An Electronic Analogous Synthetic Genetic 2-to-4 Digital Decoder and Associated Molecular Tools in Living Cell

Authors 

Bagh, S. - Presenter, Saha Institute of Nuclear Physics
Adapting engineering design principle in the realm of molecular cell biology, synthetic biologists developed few artificial cellular information-processing systems in recent years. Those systems can process extracellular chemical signal to count, to communicate and to show different patterns in response. One of the further challenges is to develop novel system that can process multiple extracellular chemical signals together and decode different combination of signals to make distinct decision for each and every possible combination.
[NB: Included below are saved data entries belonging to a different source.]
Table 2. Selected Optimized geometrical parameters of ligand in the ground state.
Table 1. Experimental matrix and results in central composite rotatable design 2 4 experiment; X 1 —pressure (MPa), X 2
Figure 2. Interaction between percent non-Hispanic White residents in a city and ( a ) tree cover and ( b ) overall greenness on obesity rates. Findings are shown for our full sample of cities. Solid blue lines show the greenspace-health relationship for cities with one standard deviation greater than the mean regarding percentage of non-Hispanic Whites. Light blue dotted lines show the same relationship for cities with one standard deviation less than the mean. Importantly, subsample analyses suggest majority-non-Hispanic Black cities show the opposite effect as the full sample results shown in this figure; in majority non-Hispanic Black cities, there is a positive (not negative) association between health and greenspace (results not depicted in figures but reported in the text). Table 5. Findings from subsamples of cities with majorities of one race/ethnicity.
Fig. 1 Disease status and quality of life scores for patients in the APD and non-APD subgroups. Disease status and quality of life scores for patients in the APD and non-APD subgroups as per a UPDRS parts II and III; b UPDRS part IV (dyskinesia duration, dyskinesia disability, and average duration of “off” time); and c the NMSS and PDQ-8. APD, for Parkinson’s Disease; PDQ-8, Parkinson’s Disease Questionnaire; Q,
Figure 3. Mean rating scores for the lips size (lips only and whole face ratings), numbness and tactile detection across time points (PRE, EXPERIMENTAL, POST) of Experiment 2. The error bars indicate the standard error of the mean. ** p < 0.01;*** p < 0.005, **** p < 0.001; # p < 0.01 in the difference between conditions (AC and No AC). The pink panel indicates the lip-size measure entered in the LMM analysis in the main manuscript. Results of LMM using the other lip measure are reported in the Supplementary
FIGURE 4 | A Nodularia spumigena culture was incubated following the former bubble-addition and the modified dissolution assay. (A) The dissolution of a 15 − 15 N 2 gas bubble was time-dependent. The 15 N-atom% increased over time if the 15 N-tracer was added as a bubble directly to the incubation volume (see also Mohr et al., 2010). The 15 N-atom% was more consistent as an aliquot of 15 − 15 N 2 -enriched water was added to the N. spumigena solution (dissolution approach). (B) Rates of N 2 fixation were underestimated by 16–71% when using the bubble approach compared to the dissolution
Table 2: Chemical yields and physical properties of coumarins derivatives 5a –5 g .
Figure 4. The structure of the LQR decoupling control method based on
Here we demonstrate our recent effort in creating a population level 2-to-4 genetic decoder using synthetic gene circuits in living Escherichia coli by following digital electronics principle. A 2-to-4 decoder has two input signals and based on the combination of inputs, the device can take four distinct decisions. Here we have designed and constructed a set of synthetic genetic AND, NOR, AND (NOT) and (NOT) AND gates by creating a library of novel hybrid promoters and novel truncated proteins with non-conventional start codon and characterized them experimentally. The best candidates with digital behavior have been taken for full circuit assembly. However, assembling several genetic cascades in a single plasmid is a challenge. Here we developed a modified BIOBRICK assembly technique, where multiple genetic cascades can be assembled in a single plasmid in any direction, a characteristic lacked in previous systems. In our system we have two extra cellular chemicals as input signals and 4 different fluorescent proteins as distinct outputs. Such systems have potential application in artificial cellular communication systems, cellular robotics and programmed therapeutics.